Later, if we’re fortunate enough to buy (or borrow with a mortgage) a home, we work within its walls. We house-hunt with graph paper and a tape measure, plotting room dimensions and gridding in our beds, couches, and dining sets. We make sure our things will fit, and if not, we decide what to sell and buy new.
We may replace linoleum with bamboo, laminate countertops with granite, strip wallpaper, repaint, and install new carpet, but almost always, we fit ourselves to the house, not the other way around. We are confined by the floor plan.
It’s been radically freeing to think of the walls in my new home as merely a suggestion. My husband and I decided that anything inside the existing footprint is subject to negotiation.
Just last week, we tore several walls in the basement down to the studs, and seeing things opened up, I got to thinking: What if we didn’t even try to repair the hideous shower? What if we moved the sink and installed a new tub/shower kit in the bathroom instead?

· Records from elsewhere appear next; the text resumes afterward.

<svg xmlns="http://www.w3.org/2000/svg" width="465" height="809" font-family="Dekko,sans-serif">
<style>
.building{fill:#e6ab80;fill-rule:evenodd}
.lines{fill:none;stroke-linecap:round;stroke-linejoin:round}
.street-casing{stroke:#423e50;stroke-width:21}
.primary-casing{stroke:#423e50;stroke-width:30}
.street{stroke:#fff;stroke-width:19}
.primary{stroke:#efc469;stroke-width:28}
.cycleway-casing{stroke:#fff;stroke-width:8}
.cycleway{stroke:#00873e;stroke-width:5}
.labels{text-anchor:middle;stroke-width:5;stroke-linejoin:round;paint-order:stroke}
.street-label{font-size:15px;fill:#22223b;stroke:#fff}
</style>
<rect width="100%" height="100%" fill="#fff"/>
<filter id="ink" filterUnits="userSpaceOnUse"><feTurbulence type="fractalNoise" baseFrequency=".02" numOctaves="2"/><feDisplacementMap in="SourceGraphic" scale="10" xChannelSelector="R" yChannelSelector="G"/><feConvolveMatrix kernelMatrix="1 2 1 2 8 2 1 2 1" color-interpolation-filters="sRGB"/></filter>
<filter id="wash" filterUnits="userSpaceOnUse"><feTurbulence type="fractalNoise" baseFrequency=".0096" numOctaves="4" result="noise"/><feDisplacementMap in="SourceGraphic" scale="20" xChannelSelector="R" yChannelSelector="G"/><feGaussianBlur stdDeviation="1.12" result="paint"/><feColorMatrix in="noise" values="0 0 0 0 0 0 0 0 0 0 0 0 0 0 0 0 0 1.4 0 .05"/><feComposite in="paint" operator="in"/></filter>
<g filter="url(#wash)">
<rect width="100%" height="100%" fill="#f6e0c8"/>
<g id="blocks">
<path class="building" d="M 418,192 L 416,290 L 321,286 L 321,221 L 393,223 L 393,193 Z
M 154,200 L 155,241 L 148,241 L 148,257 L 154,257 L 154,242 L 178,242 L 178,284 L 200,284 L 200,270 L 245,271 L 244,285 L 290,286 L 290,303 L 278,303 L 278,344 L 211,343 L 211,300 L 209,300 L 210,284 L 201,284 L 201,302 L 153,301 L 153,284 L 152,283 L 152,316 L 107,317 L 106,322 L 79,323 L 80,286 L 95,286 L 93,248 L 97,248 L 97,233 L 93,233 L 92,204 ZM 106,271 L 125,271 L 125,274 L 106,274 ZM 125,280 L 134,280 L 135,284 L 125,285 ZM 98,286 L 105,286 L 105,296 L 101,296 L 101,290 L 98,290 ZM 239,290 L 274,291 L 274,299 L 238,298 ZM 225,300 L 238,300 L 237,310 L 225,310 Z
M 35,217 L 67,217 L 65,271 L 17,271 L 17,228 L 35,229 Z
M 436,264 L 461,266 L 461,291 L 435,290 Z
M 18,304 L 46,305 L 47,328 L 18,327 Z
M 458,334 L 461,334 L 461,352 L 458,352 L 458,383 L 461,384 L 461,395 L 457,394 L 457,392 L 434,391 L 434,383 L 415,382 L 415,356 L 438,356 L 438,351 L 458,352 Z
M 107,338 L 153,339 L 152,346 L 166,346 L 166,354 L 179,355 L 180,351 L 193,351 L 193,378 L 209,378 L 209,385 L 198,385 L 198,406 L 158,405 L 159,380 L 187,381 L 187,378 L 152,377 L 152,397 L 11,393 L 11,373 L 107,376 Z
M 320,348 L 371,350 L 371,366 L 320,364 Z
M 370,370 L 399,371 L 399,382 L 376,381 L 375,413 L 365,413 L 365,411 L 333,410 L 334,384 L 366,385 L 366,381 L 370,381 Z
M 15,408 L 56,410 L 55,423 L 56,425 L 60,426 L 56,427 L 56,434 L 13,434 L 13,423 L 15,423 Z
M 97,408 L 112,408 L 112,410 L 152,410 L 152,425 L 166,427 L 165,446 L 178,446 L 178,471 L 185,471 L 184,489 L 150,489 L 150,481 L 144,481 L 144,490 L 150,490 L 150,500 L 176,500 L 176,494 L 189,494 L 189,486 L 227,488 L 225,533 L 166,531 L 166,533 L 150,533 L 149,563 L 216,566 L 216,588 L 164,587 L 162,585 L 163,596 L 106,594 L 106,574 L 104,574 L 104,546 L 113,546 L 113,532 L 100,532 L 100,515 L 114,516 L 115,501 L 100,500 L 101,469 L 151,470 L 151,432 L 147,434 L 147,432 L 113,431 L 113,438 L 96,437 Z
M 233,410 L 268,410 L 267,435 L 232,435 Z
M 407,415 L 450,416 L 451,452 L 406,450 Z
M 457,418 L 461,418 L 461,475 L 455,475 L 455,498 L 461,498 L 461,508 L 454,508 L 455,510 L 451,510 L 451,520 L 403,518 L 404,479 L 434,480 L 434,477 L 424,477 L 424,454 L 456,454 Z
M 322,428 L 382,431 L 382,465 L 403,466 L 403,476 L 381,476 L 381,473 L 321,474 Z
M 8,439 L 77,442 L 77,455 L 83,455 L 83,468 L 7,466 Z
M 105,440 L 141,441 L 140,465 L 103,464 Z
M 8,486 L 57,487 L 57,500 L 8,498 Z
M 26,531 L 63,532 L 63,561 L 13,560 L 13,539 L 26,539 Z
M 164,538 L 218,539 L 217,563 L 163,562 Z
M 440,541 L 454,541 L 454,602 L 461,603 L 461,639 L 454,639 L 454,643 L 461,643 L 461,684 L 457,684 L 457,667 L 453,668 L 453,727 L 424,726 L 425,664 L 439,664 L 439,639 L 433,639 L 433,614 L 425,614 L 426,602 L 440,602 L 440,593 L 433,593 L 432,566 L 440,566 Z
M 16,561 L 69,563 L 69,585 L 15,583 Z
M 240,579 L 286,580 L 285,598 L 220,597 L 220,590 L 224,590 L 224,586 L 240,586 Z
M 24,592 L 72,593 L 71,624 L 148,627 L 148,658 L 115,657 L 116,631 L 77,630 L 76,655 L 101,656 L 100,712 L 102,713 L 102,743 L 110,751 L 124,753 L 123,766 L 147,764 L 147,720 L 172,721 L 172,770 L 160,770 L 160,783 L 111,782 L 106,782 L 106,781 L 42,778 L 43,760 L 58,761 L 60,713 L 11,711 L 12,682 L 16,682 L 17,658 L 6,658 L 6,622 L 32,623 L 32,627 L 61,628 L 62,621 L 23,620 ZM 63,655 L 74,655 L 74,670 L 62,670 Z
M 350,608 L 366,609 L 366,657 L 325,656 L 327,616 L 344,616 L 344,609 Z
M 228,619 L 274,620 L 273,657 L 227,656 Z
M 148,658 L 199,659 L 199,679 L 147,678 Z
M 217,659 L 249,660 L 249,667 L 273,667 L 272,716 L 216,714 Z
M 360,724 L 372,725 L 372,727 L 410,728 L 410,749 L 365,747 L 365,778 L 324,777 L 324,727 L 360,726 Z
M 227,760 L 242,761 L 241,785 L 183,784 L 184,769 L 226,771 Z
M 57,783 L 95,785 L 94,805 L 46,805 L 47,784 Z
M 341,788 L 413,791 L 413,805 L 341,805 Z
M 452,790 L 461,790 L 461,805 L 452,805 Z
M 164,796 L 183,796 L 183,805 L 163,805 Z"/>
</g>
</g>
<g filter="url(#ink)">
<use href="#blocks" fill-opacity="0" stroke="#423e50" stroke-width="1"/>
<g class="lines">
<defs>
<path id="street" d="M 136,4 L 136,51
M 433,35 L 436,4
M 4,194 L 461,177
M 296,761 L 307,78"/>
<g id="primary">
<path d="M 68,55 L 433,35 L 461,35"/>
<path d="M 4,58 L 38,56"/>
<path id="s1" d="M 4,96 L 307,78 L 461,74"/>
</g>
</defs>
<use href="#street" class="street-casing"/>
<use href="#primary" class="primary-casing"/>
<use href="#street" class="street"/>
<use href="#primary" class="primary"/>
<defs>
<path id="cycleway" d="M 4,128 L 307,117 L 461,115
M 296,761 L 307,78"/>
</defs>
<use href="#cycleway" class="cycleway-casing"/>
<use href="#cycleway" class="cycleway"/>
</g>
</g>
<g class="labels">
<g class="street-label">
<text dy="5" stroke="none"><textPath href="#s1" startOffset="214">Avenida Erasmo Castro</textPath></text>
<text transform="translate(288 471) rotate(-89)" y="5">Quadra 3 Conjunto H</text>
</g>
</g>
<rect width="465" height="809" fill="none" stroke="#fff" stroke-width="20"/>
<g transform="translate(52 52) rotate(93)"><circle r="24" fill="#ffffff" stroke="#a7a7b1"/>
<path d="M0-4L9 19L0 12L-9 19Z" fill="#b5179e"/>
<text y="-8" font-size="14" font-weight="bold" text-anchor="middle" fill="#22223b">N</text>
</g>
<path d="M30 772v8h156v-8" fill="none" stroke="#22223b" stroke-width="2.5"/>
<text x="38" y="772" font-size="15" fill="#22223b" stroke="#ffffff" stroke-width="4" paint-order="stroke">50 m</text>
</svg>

And the shower alcove, my husband said, could be turned into a storage closet. It wouldn’t even have to be part of the bathroom. It could open onto the hallway. We’d have a coat closet.
And this summer, when we wanted to remove a necessary loadbearing wall that separated our kitchen from the dining room and our water view, he built temporary walls while he reinforced the support beam, and made our vision reality.
I always knew Kevin had this skill-set: After our wedding, he built a spice rack and kitchen shelves for the glass jars I stored our bulk foods in. He installed a skylight in our dark kitchen, and wired up a garbage disposal.
I painted rooms and sewed things I couldn’t afford to buy: tent-repair and seat covers for my car. I was proud of the results, but the activities were work and I wasn’t particularly skilled or fufilled undertaking them.
I appreciated the outcome of my husband’s projects—and so did his sisters, brothers, and mother as he made many repairs at their homes—but I didn’t understand that working this way for him was profoundly creative and joyful.
I didn’t understand when he arrived home two hours late from remodeling at a relative’s house apologizing that he’d lost complete track of time how that was even possible. Wasn’t he—like I would’ve been—counting the minutes until he finished and could pack up?
Now I get it. This last year has shown me. Building for my husband is what writing is for me: An act of creativity that can demand all your focus and attention, that can suck you in for hours as you configure and re-configure, arrange and rearrange, gladly examine minutia, revise, edit, tear up everything you’ve done, and start over repeatedly until you get it right, or at least closer to the vision in your mind’s eye.
Finally after years of reluctance, I’m entering this world he loves. And it’s only fair, since I’ve asked Kevin to read my rough drafts and attend poetry readings with me for years.
My husband is teaching me the names of tools and how to use them. I’m not strong, coordinated, or practiced, and it shows in my work, slow and amateurish—not unlike my first efforts at poetry and short stories.
Kevin, on the other hand learned to use a hammer when he was three, a lifetime of practice and dedication to this craft (even when it took a backseat to his career and family obligations) under his tool-belt.
Sharing crowbars, stepladders, and Pandora radio stations, we spend our days visioning and re-visioning this house and the life we are creating here, taking our two main characters, placing them in this setting, tearing down walls, building up others, job-hunting, waiting, and writing.
Anything can happen next, and when it does, it might—like our walls—merely be a suggestion accompanied by the tagline: Feel free to edit.